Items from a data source
=-=-=-=-=
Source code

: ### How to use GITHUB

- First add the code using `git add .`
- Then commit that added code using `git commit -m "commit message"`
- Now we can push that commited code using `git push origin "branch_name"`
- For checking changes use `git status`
=-=-=-=-=
Task goal: Look for the string "that" in the records, and copy every line where it is found.

Exercise output:
- Then commit that added code using `git commit -m "commit message"`
- Now we can push that commited code using `git push origin "branch_name"`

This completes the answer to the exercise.